Laws did—in a way, this could never happen without them.
If we really want a new earth, where we can enjoy clean air and plastic-free oceans, where we have an environment without the suffering of billions of animals each day by intensive livestock farming, and where we can create the way to a regenerative nature, we need something crucial: solid laws. We need law as an instrument to bring about change and make sure these new rules are enforced. This is how, for example, suffrage for women and the abolition of slavery happened.
We won’t have a better, more sustainable, and more conscious world after this pandemic has been quenched, because to end the suffering of the planet and its inhabitants, it isn’t enough to rely on everyone’s conscious, daily choices. As much as I want to believe this, it just won’t work.
This is a period in history and people will continue with their busyness, over-consumption, and traveling the world by plane, like they used to, even though we know it burdens our health and our environment. Every year, millions of people die as a result of polluted air. Yet, reducing air pollution, which is now the world’s largest single environmental health risk, isn’t urgent enough for our governments.
Opinions are not written in stone. I have always believed in change on an individual level and found support in Gandhi’s truthful words, “Be the change you wish to see in the world.” But it won’t be enough.
If we want to fight the other crises—the slow death of our ecosystems; the loss of biodiversity; the Amazon, Australian, and African forests in flames; the melting of the ice caps; the pollution of our air, rivers, and oceans—we need laws. If we want to achieve a sustainable, green, healthy, and fair world, we can’t achieve this without solid laws.
We are all witnesses to how governments reacted to this global crisis: drastically, in a way that greatly limited our freedoms. We lost our freedom to move, to travel, to consume. It’s like living in a police state. Our civil rights are being restricted in an unprecedented fashion.
Don’t get me wrong, I don’t think countries need to change into eco-dictatorships when fighting for a sustainable, green, healthy world. This would only bring more anxiety, oppression, and violence into societies.

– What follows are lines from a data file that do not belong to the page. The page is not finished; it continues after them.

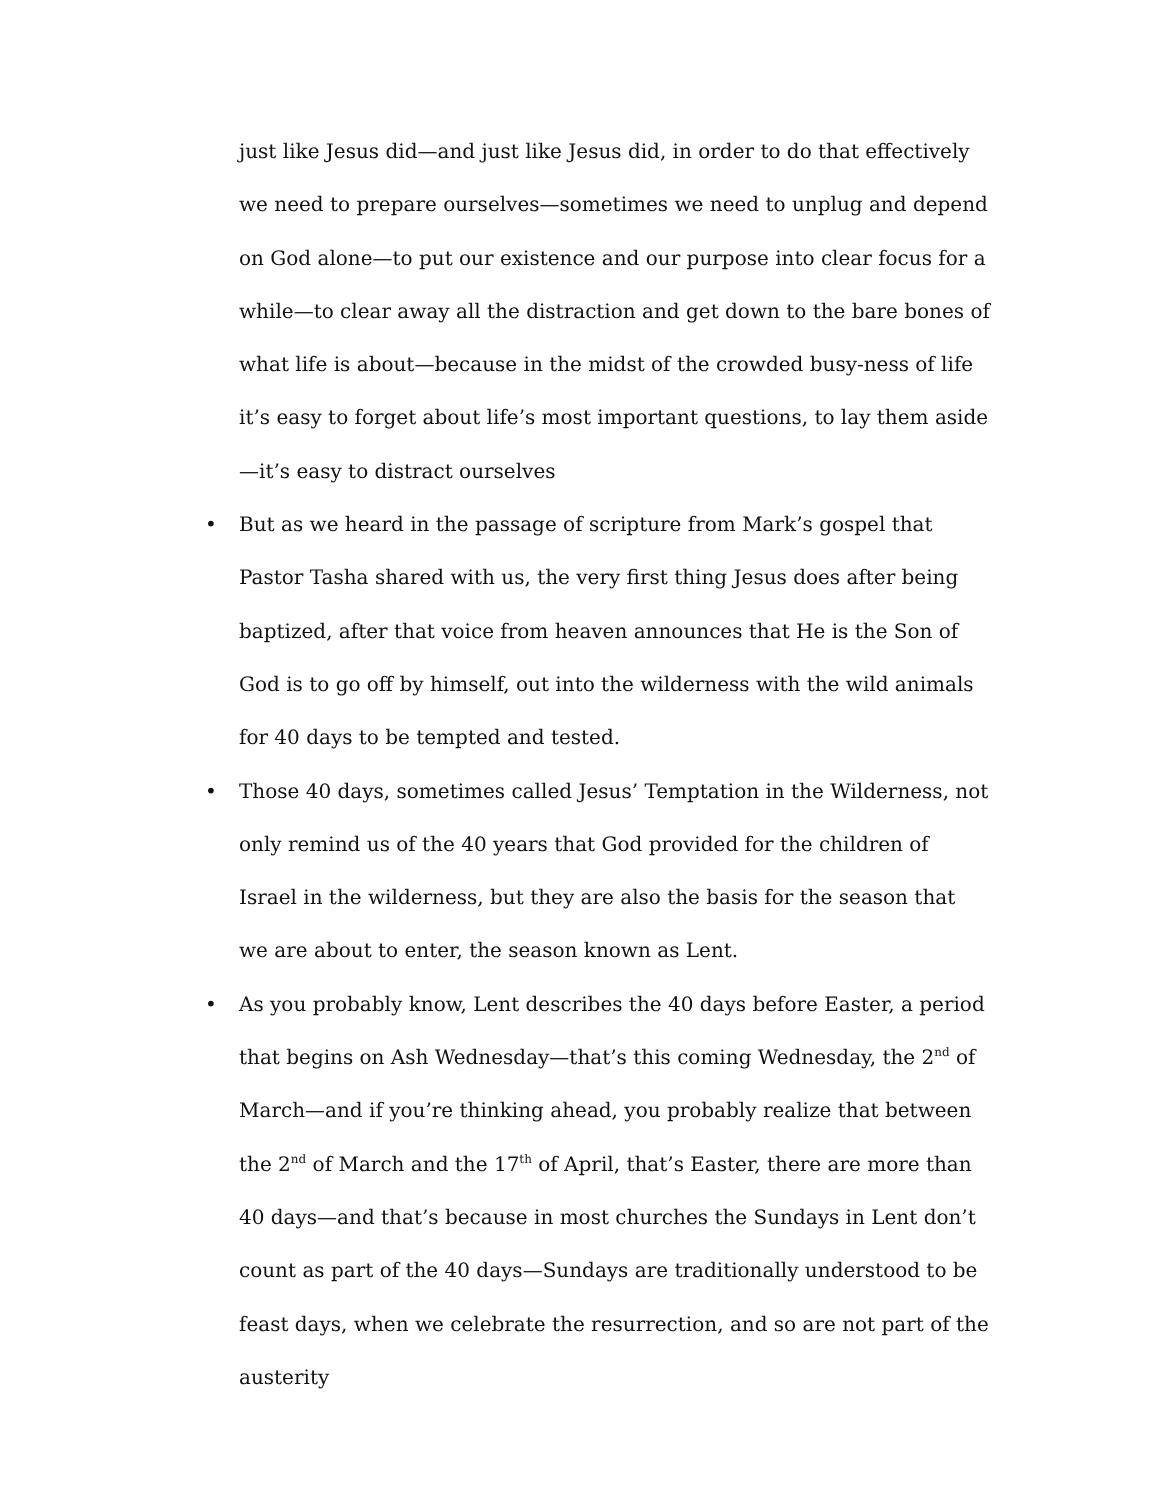just like Jesus did—and just like Jesus did, in order to do that effectively we need to prepare ourselves—sometimes we need to unplug and depend on God alone—to put our existence and our purpose into clear focus for a while—to clear away all the distraction and get down to the bare bones of what life is about—because in the midst of the crowded busy-ness of life it’s easy to forget about life’s most important questions, to lay them aside—it’s easy to distract ourselves
• But as we heard in the passage of scripture from Mark’s gospel that Pastor Tasha shared with us, the very first thing Jesus does after being baptized, after that voice from heaven announces that He is the Son of God is to go off by himself, out into the wilderness with the wild animals for 40 days to be tempted and tested.
• Those 40 days, sometimes called Jesus’ Temptation in the Wilderness, not only remind us of the 40 years that God provided for the children of Israel in the wilderness, but they are also the basis for the season that we are about to enter, the season known as Lent.
• As you probably know, Lent describes the 40 days before Easter, a period that begins on Ash Wednesday—that’s this coming Wednesday, the 2<sup>nd</sup> of March—and if you’re thinking ahead, you probably realize that between the 2<sup>nd</sup> of March and the 17<sup>th</sup> of April, that’s Easter, there are more than 40 days—and that’s because in most churches the Sundays in Lent don’t count as part of the 40 days—Sundays are traditionally understood to be feast days, when we celebrate the resurrection, and so are not part of the austerity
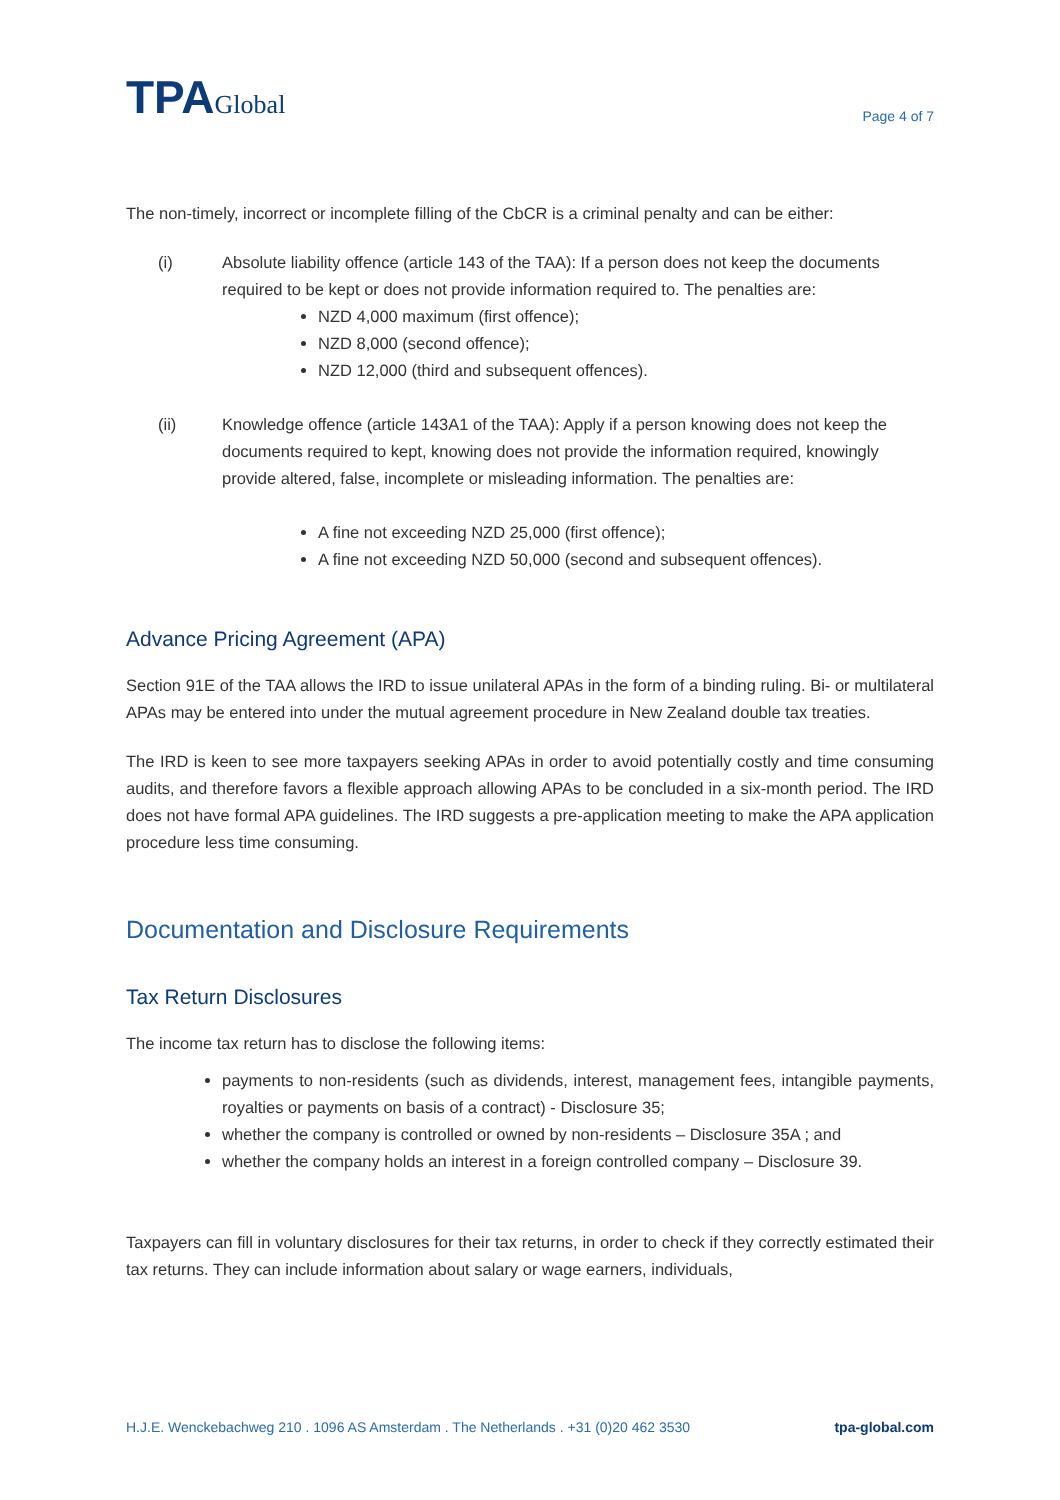TPAGlobal
Page 4 of 7
The non-timely, incorrect or incomplete filling of the CbCR is a criminal penalty and can be either:
(i) Absolute liability offence (article 143 of the TAA): If a person does not keep the documents required to be kept or does not provide information required to. The penalties are:
NZD 4,000 maximum (first offence);
NZD 8,000 (second offence);
NZD 12,000 (third and subsequent offences).
(ii) Knowledge offence (article 143A1 of the TAA): Apply if a person knowing does not keep the documents required to kept, knowing does not provide the information required, knowingly provide altered, false, incomplete or misleading information. The penalties are:
A fine not exceeding NZD 25,000 (first offence);
A fine not exceeding NZD 50,000 (second and subsequent offences).
Advance Pricing Agreement (APA)
Section 91E of the TAA allows the IRD to issue unilateral APAs in the form of a binding ruling. Bi- or multilateral APAs may be entered into under the mutual agreement procedure in New Zealand double tax treaties.
The IRD is keen to see more taxpayers seeking APAs in order to avoid potentially costly and time consuming audits, and therefore favors a flexible approach allowing APAs to be concluded in a six-month period. The IRD does not have formal APA guidelines. The IRD suggests a pre-application meeting to make the APA application procedure less time consuming.
Documentation and Disclosure Requirements
Tax Return Disclosures
The income tax return has to disclose the following items:
payments to non-residents (such as dividends, interest, management fees, intangible payments, royalties or payments on basis of a contract) - Disclosure 35;
whether the company is controlled or owned by non-residents – Disclosure 35A ; and
whether the company holds an interest in a foreign controlled company – Disclosure 39.
Taxpayers can fill in voluntary disclosures for their tax returns, in order to check if they correctly estimated their tax returns. They can include information about salary or wage earners, individuals,
H.J.E. Wenckebachweg 210 . 1096 AS Amsterdam . The Netherlands . +31 (0)20 462 3530
tpa-global.com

Now, more than ever though, we must give our massive support to those political parties that put the protection of our environment and human and animal health at the top of their political agenda. We must support politicians who understand the danger of zoonoses and their impact on global health, and speak about them in the political arena, for example the Dutch Party for the Animals.
Yet, hippie-me is still alive. She believes this global crisis can raise our level of humanity, the understanding of what it means to be human. If this is a sustainable change, we will have to see. Perhaps we only see this in times of crises, the humanity that gives us these soft, raw, breathtaking, and touching displays:
The experienced journalist in Madrid, Spain, who confessed to be in tears while witnessing the despair evolving in front of his eyes, as so many citizens have died that there’s no space for them to be buried;
My Dutch friend, who lost her elderly aunt to this pandemic and who writes postcards to the elderly in rest homes, who are ill and strongly affected. Many of them died alone in their beds;
The singing and guitar-playing police officer in the streets of my Spanish village;
The people, who are baking bread and cooking meals to support those who can’t.
This humanity—it’s a bittersweet mix of love and grief.
I try to think of what the millions of people affected by this pandemic need first and foremost. What do they want? Rest, peace, and space to grieve. The world needs the real and raw truth. It’s the only way to survive.